◆ PROBLEM TO SOLVE
Word for word, restate the lines of the data below between those holding "right hip: (223, 362)" and "right back paw: (312, 340)", inclusive; pictures do not belong in the copy.

◆ AVAILABLE DATA
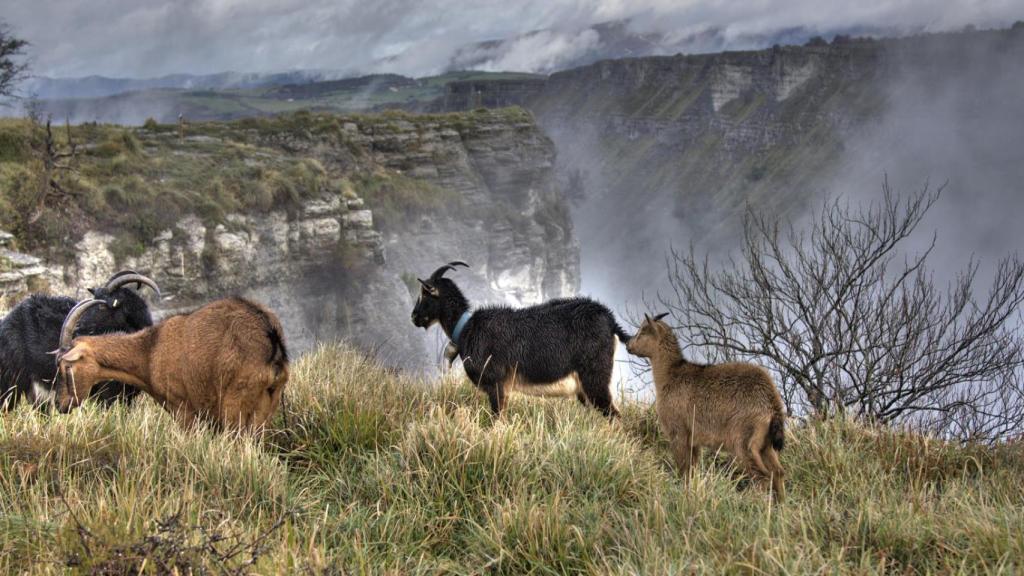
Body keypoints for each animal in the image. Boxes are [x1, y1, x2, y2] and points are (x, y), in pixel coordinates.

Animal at [54, 295, 290, 430]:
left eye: (66, 366)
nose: (60, 404)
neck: (149, 351)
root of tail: (271, 340)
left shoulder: (183, 409)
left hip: (235, 403)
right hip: (266, 407)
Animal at [411, 261, 626, 416]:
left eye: (424, 293)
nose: (414, 317)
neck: (466, 327)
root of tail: (610, 320)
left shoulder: (496, 385)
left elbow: (497, 418)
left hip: (595, 378)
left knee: (613, 415)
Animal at [622, 313, 782, 498]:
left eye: (642, 331)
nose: (628, 345)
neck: (671, 375)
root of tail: (772, 403)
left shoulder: (678, 431)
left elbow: (683, 468)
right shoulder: (694, 440)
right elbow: (692, 469)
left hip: (744, 440)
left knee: (763, 476)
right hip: (766, 445)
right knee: (778, 472)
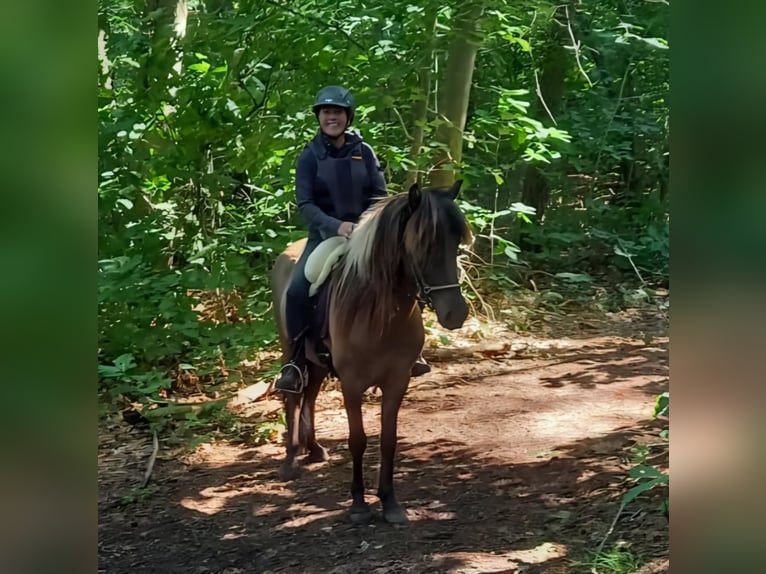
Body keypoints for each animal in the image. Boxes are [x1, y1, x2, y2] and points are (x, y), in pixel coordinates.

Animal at [270, 180, 472, 524]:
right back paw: (291, 460)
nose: (456, 313)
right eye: (422, 244)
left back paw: (314, 449)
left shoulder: (397, 382)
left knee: (310, 395)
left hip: (317, 362)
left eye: (457, 241)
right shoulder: (352, 385)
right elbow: (358, 440)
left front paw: (390, 502)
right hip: (289, 350)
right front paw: (359, 504)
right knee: (293, 397)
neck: (377, 314)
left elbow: (388, 440)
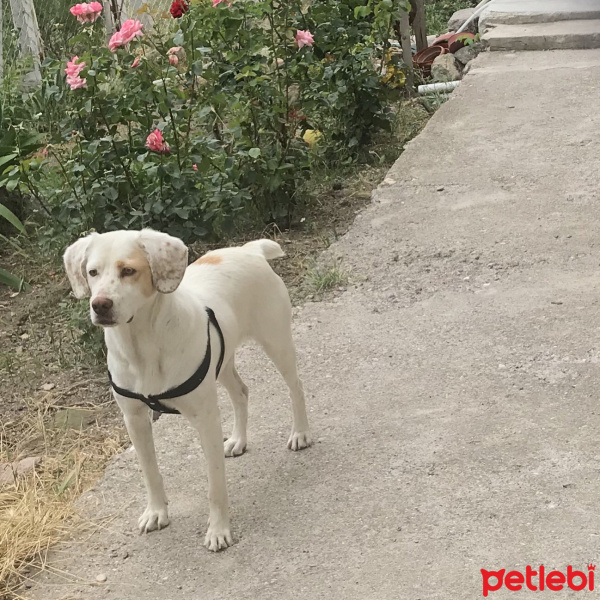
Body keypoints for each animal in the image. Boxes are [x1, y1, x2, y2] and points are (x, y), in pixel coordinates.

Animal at [63, 231, 312, 552]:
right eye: (92, 272)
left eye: (128, 270)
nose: (100, 305)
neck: (141, 346)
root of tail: (249, 251)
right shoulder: (134, 420)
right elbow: (150, 473)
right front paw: (156, 512)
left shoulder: (205, 420)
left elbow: (215, 485)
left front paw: (218, 530)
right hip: (223, 362)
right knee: (241, 392)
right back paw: (238, 440)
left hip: (276, 342)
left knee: (295, 387)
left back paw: (300, 433)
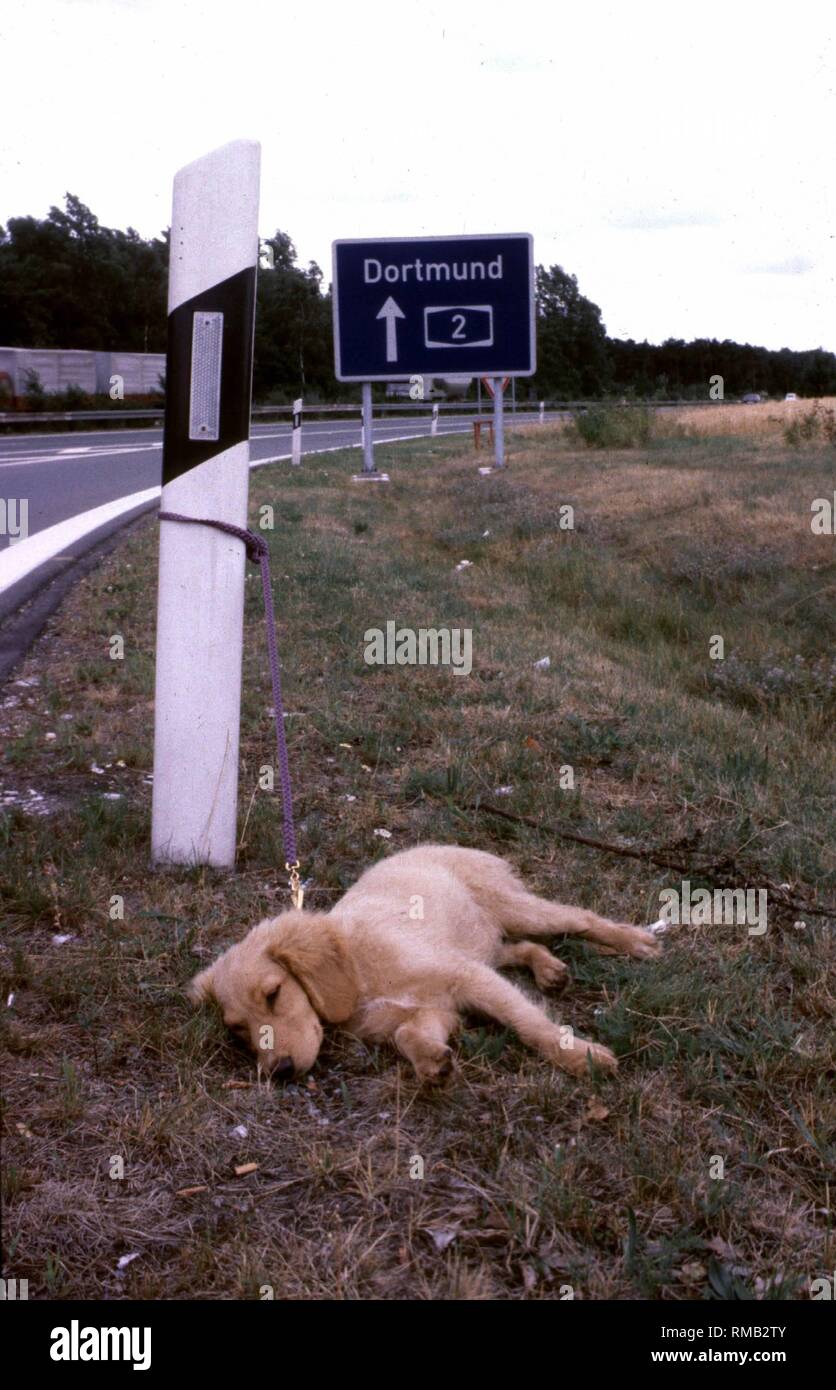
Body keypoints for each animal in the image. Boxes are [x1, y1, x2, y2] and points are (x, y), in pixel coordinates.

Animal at [187, 845, 659, 1084]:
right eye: (237, 1029)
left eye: (274, 993)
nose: (279, 1073)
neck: (359, 971)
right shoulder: (436, 1007)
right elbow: (407, 1033)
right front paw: (431, 1061)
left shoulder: (468, 978)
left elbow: (530, 1024)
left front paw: (580, 1056)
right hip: (479, 939)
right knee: (516, 947)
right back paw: (548, 969)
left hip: (515, 911)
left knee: (579, 918)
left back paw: (635, 941)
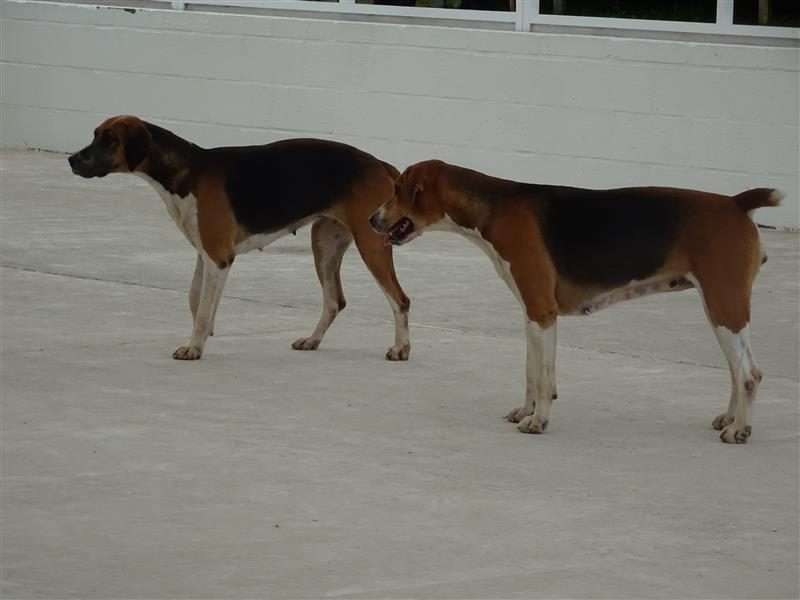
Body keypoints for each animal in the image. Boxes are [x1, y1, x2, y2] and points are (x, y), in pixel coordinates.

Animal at [69, 116, 411, 361]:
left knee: (400, 300)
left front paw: (193, 347)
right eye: (95, 134)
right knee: (334, 301)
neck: (186, 172)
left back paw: (400, 349)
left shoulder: (218, 257)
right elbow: (196, 299)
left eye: (109, 140)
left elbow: (203, 308)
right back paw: (312, 340)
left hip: (370, 245)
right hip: (324, 244)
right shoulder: (205, 255)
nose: (72, 159)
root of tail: (380, 164)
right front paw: (203, 336)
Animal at [369, 159, 781, 443]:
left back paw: (739, 431)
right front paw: (525, 411)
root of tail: (736, 202)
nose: (372, 219)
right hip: (721, 309)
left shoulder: (542, 312)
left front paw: (538, 421)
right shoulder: (531, 312)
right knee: (737, 371)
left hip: (724, 305)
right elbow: (531, 373)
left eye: (397, 189)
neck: (494, 207)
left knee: (749, 373)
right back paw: (729, 419)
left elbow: (545, 376)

◆ ANSWER BELOW
right hip: (223, 362)
right knee: (241, 392)
right back paw: (238, 440)
left hip: (276, 342)
left knee: (295, 387)
left back paw: (300, 433)
Body keypoints for each animal in the image. Boxes are [x1, y1, x2, y2] and points are (x, y), in pixel coordinates.

Animal at [187, 845, 659, 1084]:
right eye: (237, 1029)
left eye: (274, 993)
nose: (279, 1073)
neck: (359, 971)
right shoulder: (436, 1007)
right elbow: (407, 1033)
right front paw: (431, 1061)
left shoulder: (468, 978)
left elbow: (530, 1024)
left front paw: (580, 1056)
right hip: (479, 939)
right knee: (516, 947)
right back paw: (548, 969)
left hip: (515, 911)
left knee: (579, 918)
left back paw: (635, 941)
Body keypoints for each animal in the image. Boxes are [x1, y1, x2, y2] and points are (x, y), in pixel coordinates.

Animal at [69, 116, 411, 361]:
left knee: (400, 300)
left front paw: (193, 347)
right eye: (95, 134)
right knee: (334, 301)
neck: (186, 172)
left back paw: (400, 349)
left shoulder: (218, 257)
right elbow: (196, 299)
left eye: (109, 140)
left elbow: (203, 308)
right back paw: (312, 340)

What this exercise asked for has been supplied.